La seconde mesure concerne la diminution de l’usage des véhicules par l’optimisation des petits déplacements. La baisse des consommations de carburant n’est pas quantifiable car le besoin de déneigement est variable selon les hivers.
Concernant le secteur éclairage public, les consommations ont augmenté de 4 % (2005 – 2007) soit 300 €. La création d’un lotissement et l’ajout de points lumineux expliquent cette hausse.
Au total, les dépenses de la commune s’élevaient à 28 700 € en 2005. Elles ne sont plus que de 20 700 € en 2007 soit une économie annuelle de plus de 6 000 €. Cela démontre l’importance des comportements, en partie responsables de la hausse des consommations d’énergie. La sensibilisation des usagers et des agents est une étape primordiale dans un projet de maîtrise de l’énergie. L’exemple de Septmoncel confirme que des économies rapides et conséquentes peuvent être faites en prenant le temps d’informer, de discuter et de sensibiliser aux bons comportements.

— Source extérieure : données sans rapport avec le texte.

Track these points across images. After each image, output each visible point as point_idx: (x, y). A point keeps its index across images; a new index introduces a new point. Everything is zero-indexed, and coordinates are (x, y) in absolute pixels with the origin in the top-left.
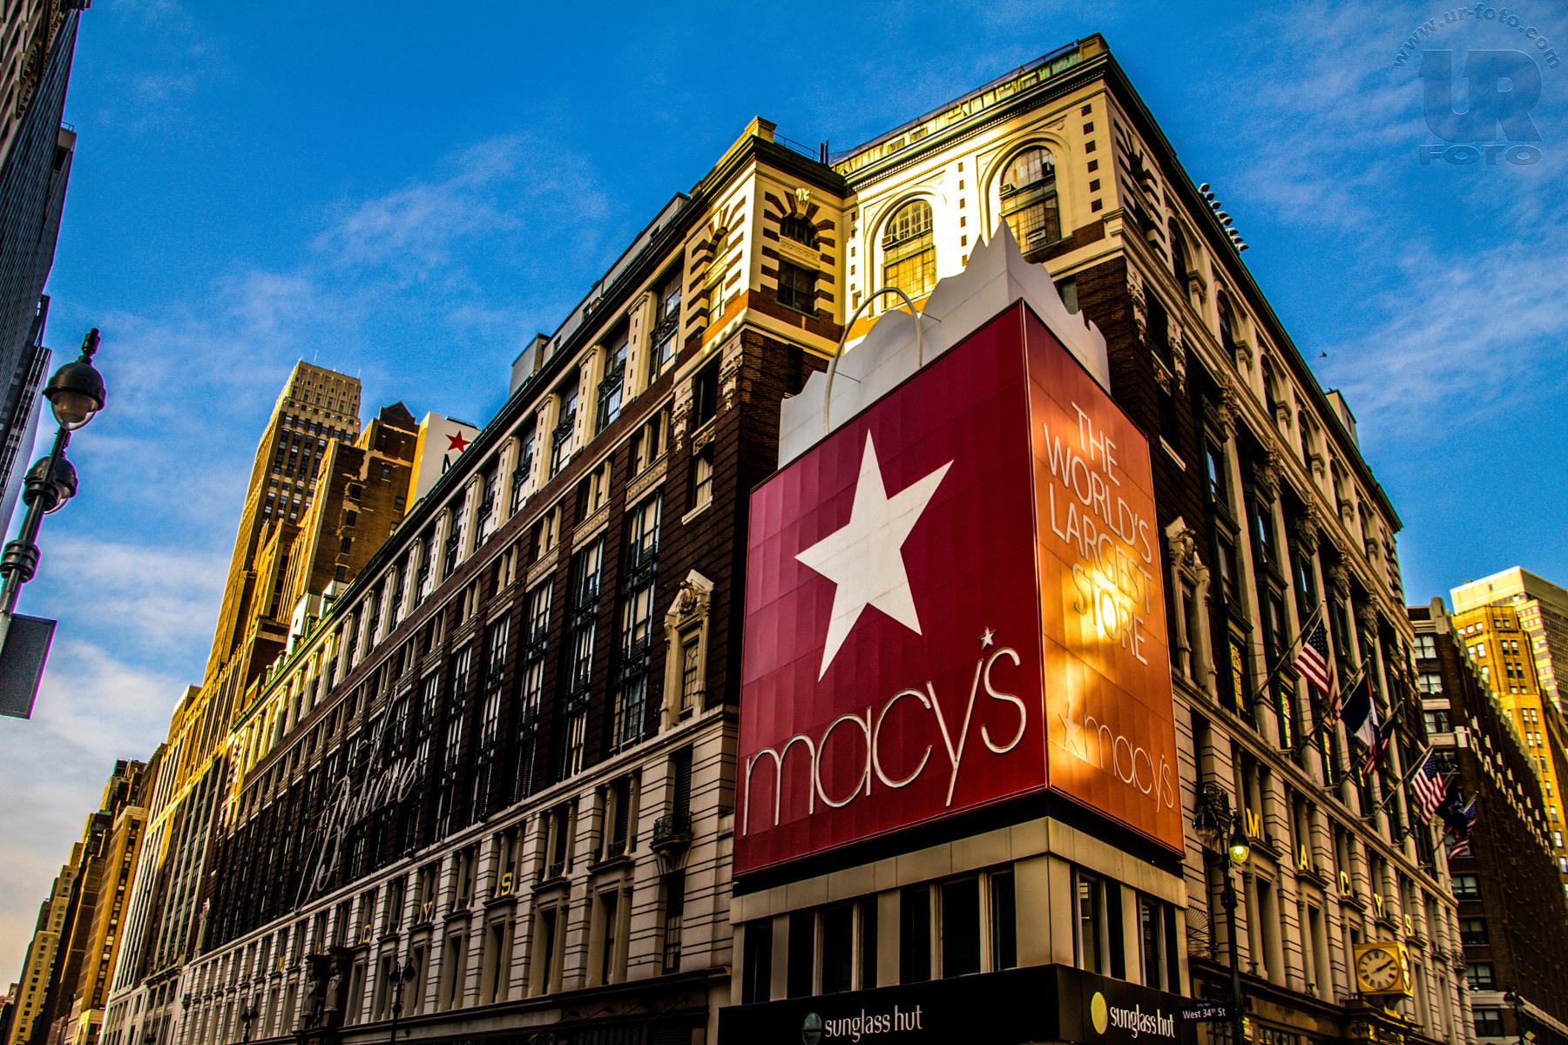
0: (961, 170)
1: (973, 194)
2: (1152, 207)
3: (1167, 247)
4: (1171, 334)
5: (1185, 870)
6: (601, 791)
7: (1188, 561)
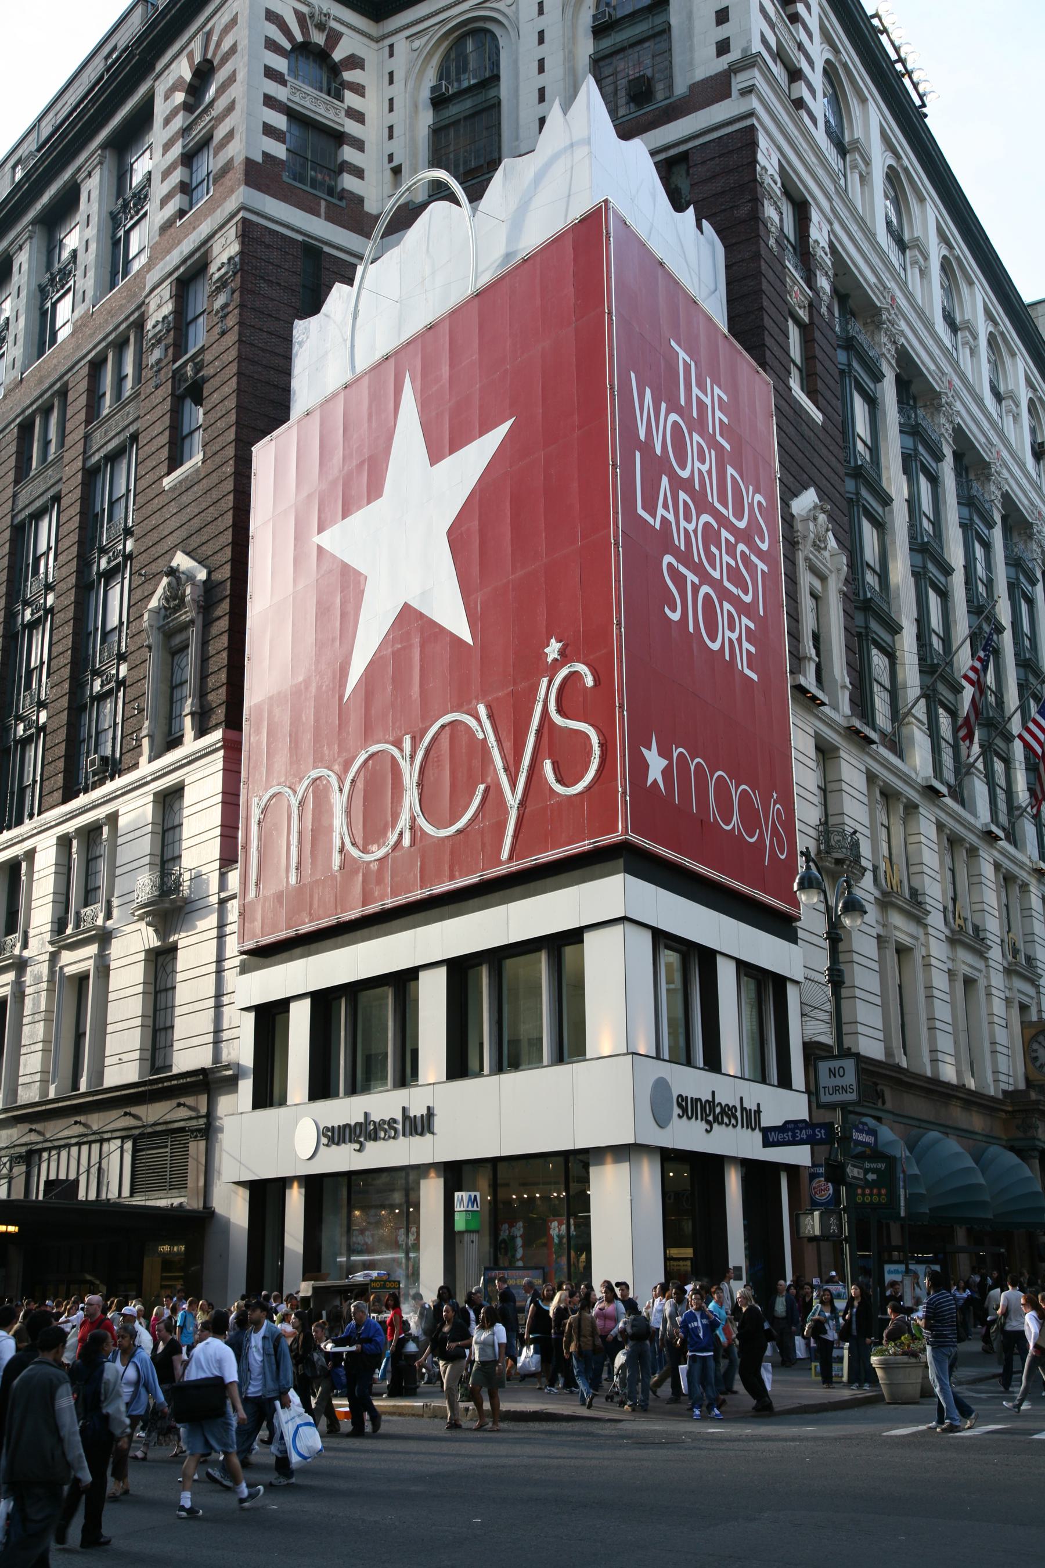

A présent, la commune souhaite s’engager dans des mesures d’efficacité énergétique : isolation des bâtiments, équipements performants (chaudière, éclairage, vitrage, etc.). Cela laisse présager une baisse supplémentaire des consommations d’énergie. Enfin la commune de Septmoncel, qui dispose de ressources forestières, souhaite étudier un projet de réseau de chaleur alimenté par une chaufferie collective bois déchiqueté pour chauffer les bâtiments du centre du village.